_PROBLEM TO WORK ON_
Please reproduce every line of text in the material below word for word, leaving out the pictures themselves.

_AVAILABLE DATA_
-.-.-
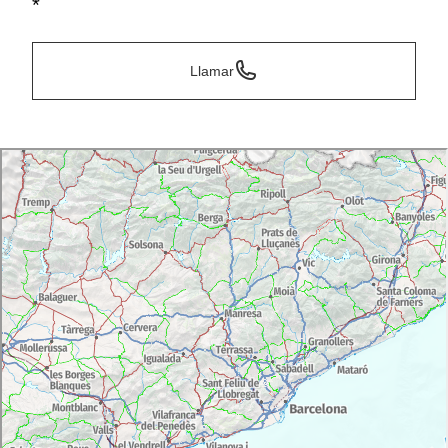
*
Llamar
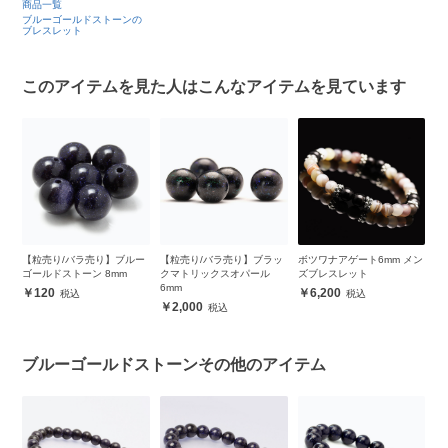
商品一覧
ブルーゴールドストーンの
ブレスレット
このアイテムを見た人はこんなアイテムを見ています
【粒売り/バラ売り】ブルー
【粒売り/バラ売り】ブラッ
ボツワナアゲート6mm メン
ブ
ゴールドストーン 8mm
クマトリックスオパール
ズブレスレット
1
6mm
ト
120
6,200
2,000
ブルーゴールドストーンその他のアイテム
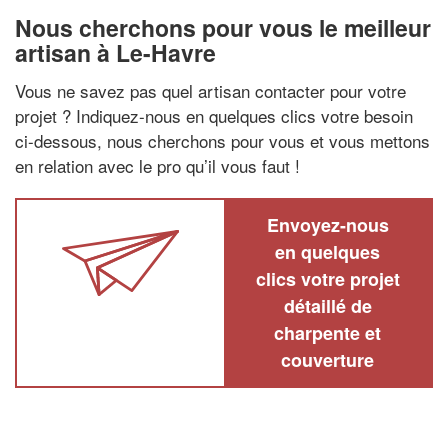
Nous cherchons pour vous le meilleur
artisan à Le-Havre
Vous ne savez pas quel artisan contacter pour votre
projet ? Indiquez-nous en quelques clics votre besoin
ci-dessous, nous cherchons pour vous et vous mettons
en relation avec le pro qu’il vous faut !
Envoyez-nous
en quelques
clics votre projet
détaillé de
charpente et
couverture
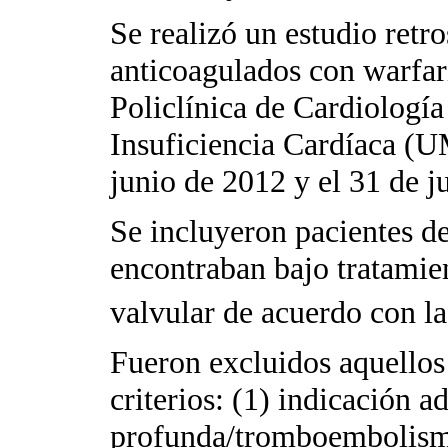
Se realizó un estudio retr
anticoagulados con warfari
Policlínica de Cardiología
Insuficiencia Cardíaca (UM
junio de 2012 y el 31 de j
Se incluyeron pacientes d
encontraban bajo tratamie
valvular de acuerdo con las
Fueron excluidos aquellos
criterios: (1) indicación 
profunda/tromboembolism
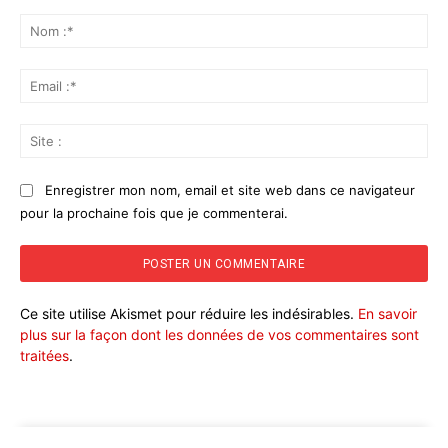
Commenter
:
No
:*
Ema
:*
Sit
:
Enregistrer mon nom, email et site web dans ce navigateur
pour la prochaine fois que je commenterai.
Ce site utilise Akismet pour réduire les indésirables.
En savoir
plus sur la façon dont les données de vos commentaires sont
traitées
.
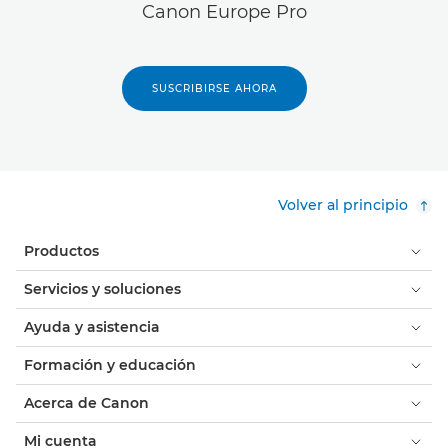
Canon Europe Pro
SUSCRIBIRSE AHORA
Volver al principio
Productos
Servicios y soluciones
Ayuda y asistencia
Formación y educación
Acerca de Canon
Mi cuenta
-.-.-
_PROBLEM SOLUTION_
*
Llamar
商品一覧
ブルーゴールドストーンの
ブレスレット
このアイテムを見た人はこんなアイテムを見ています
【粒売り/バラ売り】ブルー
【粒売り/バラ売り】ブラッ
ボツワナアゲート6mm メン
ブ
ゴールドストーン 8mm
クマトリックスオパール
ズブレスレット
1
6mm
ト
120
6,200
2,000
ブルーゴールドストーンその他のアイテム
Nous cherchons pour vous le meilleur
artisan à Le-Havre
Vous ne savez pas quel artisan contacter pour votre
projet ? Indiquez-nous en quelques clics votre besoin
ci-dessous, nous cherchons pour vous et vous mettons
en relation avec le pro qu’il vous faut !
Envoyez-nous
en quelques
clics votre projet
détaillé de
charpente et
couverture
Se realizó un estudio retr
anticoagulados con warfari
Policlínica de Cardiología
Insuficiencia Cardíaca (UM
junio de 2012 y el 31 de j
Se incluyeron pacientes d
encontraban bajo tratamie
valvular de acuerdo con las
Fueron excluidos aquellos
criterios: (1) indicación 
profunda/tromboembolism
Commenter
:
No
:*
Ema
:*
Sit
:
Enregistrer mon nom, email et site web dans ce navigateur
pour la prochaine fois que je commenterai.
Ce site utilise Akismet pour réduire les indésirables.
En savoir
plus sur la façon dont les données de vos commentaires sont
traitées
.
Canon Europe Pro
SUSCRIBIRSE AHORA
Volver al principio
Productos
Servicios y soluciones
Ayuda y asistencia
Formación y educación
Acerca de Canon
Mi cuenta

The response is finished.